Graphique 1 : Évolution des spreads de janvier à avril 2020 dans certains secteurs
Avec la récente dislocation du marché, les courbes de crédit de nombreux émetteurs d’obligations à haut rendement sont désormais assez plates, voire inversées dans certains cas (graphique 2). Par conséquent, au cas par cas, lorsque l’entreprise dispose de liquidités importantes et que l’analyse montre un faible risque de défaut, les titres à plus courte échéance sont susceptibles de représenter des opportunités intéressantes.
Graphique 2 : Exemple d’inversion de la courbe dans le haut rendement américain
Comment évaluez-vous l’impact des mesures prises jusqu’à présent ?
Le soutien des banques centrales et les réponses budgétaires apportées par les gouvernements joueront un rôle crucial pour limiter l’ampleur et la durée de la récession.
Outre les « fallen angels », la Fed a également inclus les ETF à haut rendement dans la liste des instruments éligibles à son programme d’achats d’actifs. Ces achats seront peut-être modestes dans l’ensemble, mais ils témoignent de la volonté de la banque centrale de soutenir les entreprises américaines dont la qualité de crédit est moindre.
De nombreux autres gouvernements ont aussi pris des mesures. Elles visent notamment à soutenir les emprunteurs qui font face à la réduction de l’offre de crédit grâce à des aides telles que des prêts, des allégements fiscaux et des contributions aux coûts salariaux. Malheureusement, même les généreux montants promis par les gouvernements et les banques centrales ne suffiront pas à soutenir toutes les entreprises dans le secteur du haut rendement. La sélection des émetteurs sera donc essentielle — par exemple, identifier les entreprises qui fournissent des biens ou des services importants, et celles qui sont des employeurs importants. Ce sont les plus susceptibles de bénéficier des mesures de soutien tout au long de la période de restriction.

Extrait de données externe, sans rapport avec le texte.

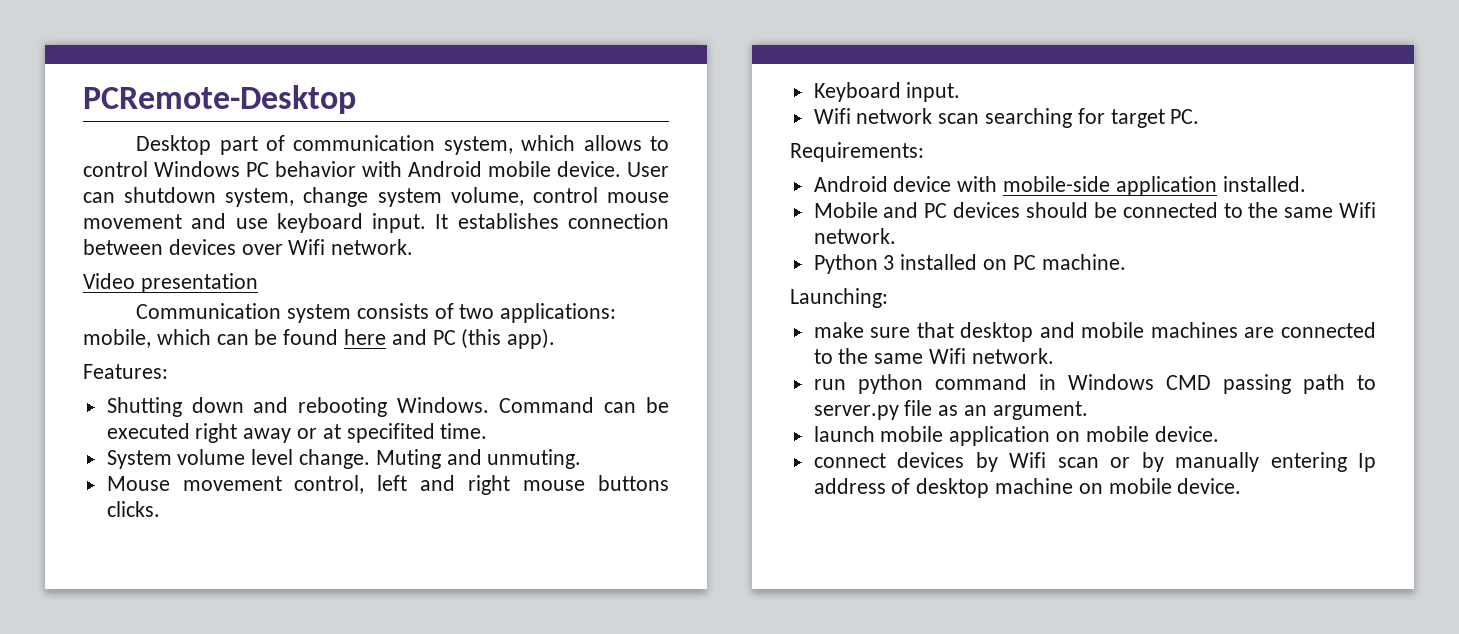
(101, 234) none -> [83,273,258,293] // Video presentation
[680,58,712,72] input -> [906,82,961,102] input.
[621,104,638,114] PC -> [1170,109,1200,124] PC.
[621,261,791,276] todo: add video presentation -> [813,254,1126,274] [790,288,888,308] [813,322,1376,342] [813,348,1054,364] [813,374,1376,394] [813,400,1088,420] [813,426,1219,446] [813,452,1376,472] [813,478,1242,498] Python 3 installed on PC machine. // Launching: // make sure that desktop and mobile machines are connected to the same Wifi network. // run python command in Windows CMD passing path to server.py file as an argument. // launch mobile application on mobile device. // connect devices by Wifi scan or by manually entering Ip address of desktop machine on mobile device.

La revalorisation du risque sera-t-elle de courte durée ?
Un grand nombre de mauvaises nouvelles ont déjà été intégrées dans les valorisations du marché du haut rendement, ce qui offre des spreads et des rendements intéressants pour les investisseurs désireux de s’exposer ou d’augmenter leur exposition à cette classe d’actifs. Cependant, les spreads pourraient encore s’élargir à court terme si les mesures de confinement se prolongeaient. Le COVID-19 a conduit les pays, les économies et les marchés financiers en territoire inconnu, et l’incertitude reste grande. Toutefois, si une levée des restrictions se révèle possible au cours des prochains mois, et compte tenu de l’ampleur des mesures de soutien des gouvernements, les marchés devraient selon nous récupérer une grande partie de leurs pertes et les spreads devraient se resserrer à nouveau de manière significative au cours des 12 prochains mois.